Rick Cameron asked:
> Are you planning to add an explicit statement to the Unicode standard that
> the valid range for scalar values is 0..10FFFF? (Or is such a statement
> there, and I've just missed it?)
Unicode 3.0, p. 45, D28:
Unicode scalar value: a number N from 0 to 10FFFF<sub>16</sub>...

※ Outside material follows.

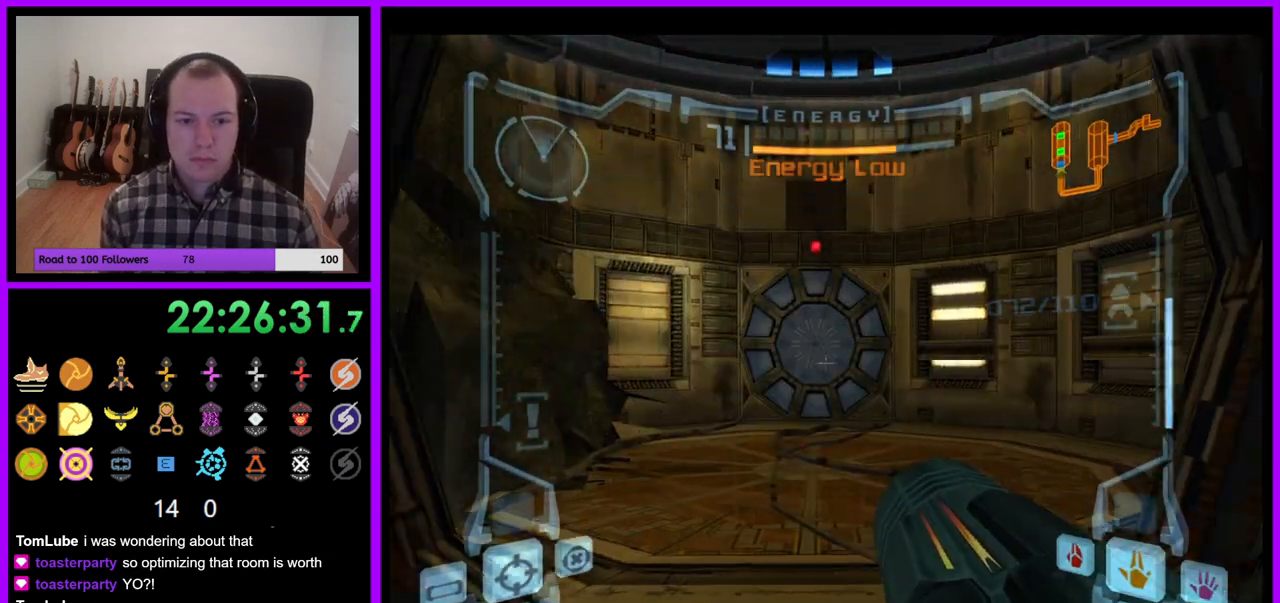
{"buttons": ["L1"], "left_stick": "up", "right_stick": "center", "events": [[117, "left_stick", "center"], [483, "left_stick", "up"]]}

and p. 46, D29, second bullet:
* Any sequence of code values that would correspond to a scalar value
greater than 10FFFF<sub>16</sub> is illegal.
>
> In the absence of such a statement, I think it's very easy for people to get
> the idea that the range of scalar values is unbounded above, and that any
> limit is a property of a particular encoding.
>
> In particular, as the use of 32-bit variables to hold Unicode characters
> becomes more common (apparently most unices make wchar_t 32 bits wide), many
> will imagine that such a variable represents a 32-bit encoding of Unicode,
> with range 0..FFFFFFFF, where it just happens that every value above 10FFFF
> is unassigned.
>
> I am one such person (but no longer!)
>
> Of course, the Unicode Standard 3.0 doesn't even mention a 32-bit encoding -
> but that's not stopping uniphiles from storing Unicode data in their
> wchar_t's!
It's the Unicode Standard 3.1 that you need to be referring to.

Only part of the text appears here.